Gravel Road Dust Makes Crash with Vehicle to the Rear Foreseeable

There was a crash in Mitchell County near the town of Osage that occurred on November 2, 2007. This to-the-rear-end near-collision is one that illustrates how the driver in the front can be considered negligent. Iowa being a comparative fault state there is probably fault to be attributed to both drivers but let's examine how this can be so to the front vehicle. Normally we would blame fault on the driver to the rear and that may be the situation in this case, but experience tells me that in this case front positioned driver may share the lion’s share of fault.

Here is what the officer described in the investigative report.

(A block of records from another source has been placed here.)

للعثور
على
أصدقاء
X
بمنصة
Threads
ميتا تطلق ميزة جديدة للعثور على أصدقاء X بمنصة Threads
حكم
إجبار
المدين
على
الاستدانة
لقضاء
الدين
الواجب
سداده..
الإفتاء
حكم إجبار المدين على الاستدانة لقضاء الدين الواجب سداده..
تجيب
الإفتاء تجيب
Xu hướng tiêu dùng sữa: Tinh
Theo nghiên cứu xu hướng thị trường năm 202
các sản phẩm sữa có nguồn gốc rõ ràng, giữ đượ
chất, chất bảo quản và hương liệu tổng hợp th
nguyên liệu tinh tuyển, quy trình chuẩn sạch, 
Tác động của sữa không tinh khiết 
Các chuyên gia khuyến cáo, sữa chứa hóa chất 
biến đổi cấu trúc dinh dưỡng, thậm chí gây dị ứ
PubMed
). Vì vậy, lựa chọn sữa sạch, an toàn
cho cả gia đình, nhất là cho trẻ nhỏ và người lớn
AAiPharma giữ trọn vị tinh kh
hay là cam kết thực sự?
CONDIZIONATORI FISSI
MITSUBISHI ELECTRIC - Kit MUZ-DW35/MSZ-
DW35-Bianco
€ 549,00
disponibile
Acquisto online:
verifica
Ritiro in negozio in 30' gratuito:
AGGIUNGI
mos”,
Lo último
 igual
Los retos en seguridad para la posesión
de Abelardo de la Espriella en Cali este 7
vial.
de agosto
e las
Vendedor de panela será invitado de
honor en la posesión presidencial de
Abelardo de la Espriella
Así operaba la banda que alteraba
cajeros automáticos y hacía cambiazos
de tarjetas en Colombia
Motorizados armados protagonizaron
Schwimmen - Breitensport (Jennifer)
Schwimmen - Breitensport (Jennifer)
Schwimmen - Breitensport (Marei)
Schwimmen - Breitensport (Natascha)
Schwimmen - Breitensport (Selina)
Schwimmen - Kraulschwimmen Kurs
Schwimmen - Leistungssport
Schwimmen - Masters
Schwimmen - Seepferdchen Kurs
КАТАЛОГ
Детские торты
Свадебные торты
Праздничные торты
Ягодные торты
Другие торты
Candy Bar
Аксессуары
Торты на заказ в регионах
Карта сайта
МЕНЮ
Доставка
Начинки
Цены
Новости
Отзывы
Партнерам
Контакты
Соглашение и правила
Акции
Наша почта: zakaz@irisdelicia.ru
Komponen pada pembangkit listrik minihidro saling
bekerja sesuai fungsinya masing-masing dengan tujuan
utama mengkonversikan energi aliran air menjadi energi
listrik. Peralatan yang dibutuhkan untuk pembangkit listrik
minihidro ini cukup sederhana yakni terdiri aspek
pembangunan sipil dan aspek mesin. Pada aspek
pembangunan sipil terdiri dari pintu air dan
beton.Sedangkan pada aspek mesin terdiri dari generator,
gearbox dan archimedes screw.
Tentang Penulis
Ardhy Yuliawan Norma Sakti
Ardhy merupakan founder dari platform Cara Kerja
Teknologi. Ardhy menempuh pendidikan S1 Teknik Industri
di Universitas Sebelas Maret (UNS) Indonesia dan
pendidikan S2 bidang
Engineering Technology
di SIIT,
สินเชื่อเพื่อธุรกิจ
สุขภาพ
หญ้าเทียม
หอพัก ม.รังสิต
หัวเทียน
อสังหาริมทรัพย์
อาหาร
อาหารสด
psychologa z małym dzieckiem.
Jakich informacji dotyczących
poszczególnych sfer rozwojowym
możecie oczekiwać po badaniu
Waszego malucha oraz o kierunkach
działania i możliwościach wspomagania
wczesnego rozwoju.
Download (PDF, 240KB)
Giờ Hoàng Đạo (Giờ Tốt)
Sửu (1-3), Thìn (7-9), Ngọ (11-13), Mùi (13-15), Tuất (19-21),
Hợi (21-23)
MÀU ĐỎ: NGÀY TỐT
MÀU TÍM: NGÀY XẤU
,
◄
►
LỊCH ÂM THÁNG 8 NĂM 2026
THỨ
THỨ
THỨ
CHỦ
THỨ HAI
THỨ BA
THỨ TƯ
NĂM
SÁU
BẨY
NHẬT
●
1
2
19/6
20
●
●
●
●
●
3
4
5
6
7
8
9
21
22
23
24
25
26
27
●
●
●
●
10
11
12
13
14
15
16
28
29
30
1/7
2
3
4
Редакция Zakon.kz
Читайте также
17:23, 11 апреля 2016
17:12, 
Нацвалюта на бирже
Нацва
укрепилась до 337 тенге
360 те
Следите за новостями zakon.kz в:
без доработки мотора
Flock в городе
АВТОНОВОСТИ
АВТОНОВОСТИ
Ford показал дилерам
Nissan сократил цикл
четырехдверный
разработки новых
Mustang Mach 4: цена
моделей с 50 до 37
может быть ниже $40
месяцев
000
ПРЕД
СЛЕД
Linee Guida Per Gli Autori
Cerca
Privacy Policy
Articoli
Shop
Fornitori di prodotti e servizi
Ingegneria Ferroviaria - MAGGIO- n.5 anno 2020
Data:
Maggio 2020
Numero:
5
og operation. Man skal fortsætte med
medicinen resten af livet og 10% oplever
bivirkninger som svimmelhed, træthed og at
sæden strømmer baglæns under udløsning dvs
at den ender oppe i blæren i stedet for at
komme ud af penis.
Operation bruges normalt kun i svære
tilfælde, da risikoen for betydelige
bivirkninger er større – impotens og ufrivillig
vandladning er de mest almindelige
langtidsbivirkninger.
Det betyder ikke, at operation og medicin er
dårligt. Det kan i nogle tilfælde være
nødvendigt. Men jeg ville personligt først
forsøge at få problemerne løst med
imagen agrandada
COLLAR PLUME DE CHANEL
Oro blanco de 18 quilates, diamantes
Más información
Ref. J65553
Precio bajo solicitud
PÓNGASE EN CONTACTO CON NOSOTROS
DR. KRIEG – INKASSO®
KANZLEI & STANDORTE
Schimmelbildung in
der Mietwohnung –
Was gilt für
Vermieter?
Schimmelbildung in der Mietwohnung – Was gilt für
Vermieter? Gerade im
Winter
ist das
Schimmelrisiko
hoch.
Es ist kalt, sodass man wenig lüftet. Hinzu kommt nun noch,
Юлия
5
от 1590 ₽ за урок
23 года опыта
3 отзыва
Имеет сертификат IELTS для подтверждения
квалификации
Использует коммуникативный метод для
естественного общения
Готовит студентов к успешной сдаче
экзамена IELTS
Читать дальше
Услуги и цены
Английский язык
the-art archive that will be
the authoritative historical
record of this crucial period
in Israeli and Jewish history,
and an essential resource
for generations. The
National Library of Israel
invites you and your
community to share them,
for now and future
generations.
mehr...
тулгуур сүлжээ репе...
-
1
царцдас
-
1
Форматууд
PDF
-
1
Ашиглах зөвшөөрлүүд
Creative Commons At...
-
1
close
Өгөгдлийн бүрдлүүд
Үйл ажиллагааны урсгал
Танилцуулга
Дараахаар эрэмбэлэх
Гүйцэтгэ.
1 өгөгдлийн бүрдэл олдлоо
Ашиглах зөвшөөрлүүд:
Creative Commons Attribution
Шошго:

This is a two car collision with no contact between vehicles. Both cars are traveling in the same direction on what appears to be a gravel road. The driver to the rear is 16 year old Benjamin Mobley. His 14 year old brother is a passenger. They are traveling east bound on 410th Street, which appears to be a gravel road because they are driving in dust. The car to the front slows to look at a deer in the ditch. And that is where I believe the negligence of the front driver comes into play. Due at least in part to the cloud of dust young Mr. Mobley doesn't realize the front vehicle is slowing. The accident investigation report indicates he doesn't realize the front vehicle has slowed until it is too late and to avoid the collision takes evasive action by turning to the left. The left front wheels drop off the roadway on the north side causing the driver to lose control and the vehicle to roll over, ejecting the passenger.

Now the law of negligence is about “foreseeability” and anyone who has driven on a gravel road knows that they are kicking up a cloud of dust. The cloud of dust will and usually does obstruct the vision of the driver following behind. And that foreseeability should indicate to the front driver he should not slow down unexpectedly or slow down or stop in the middle of the road lest he cause an obstruction that the rear driver will not anticipate or have enough time to avoid striking. In other words it should be foreseeable to the front driver that the driver to the rear will not have a normal view of what the car in front is doing; like slowing or stopping. And that once the driver to the rear clears the dust he will have little time to avoid striking the slowed or stopped front vehicle that now obstructs his path on the road. And further that once he sees the front car his stopping time will be diminished due to surface considerations that affect braking distances.

So what lawyers do is use the Iowa State Patrol investigation to assist in analyzing negligence to right the wrong which in this case cost the young passenger his life. A good thorough investigation is always a part of a tough liability case and perhaps can make the difference in a successful lawsuit.

Know your rights, protect yourself and guard your rights against those who would take them away.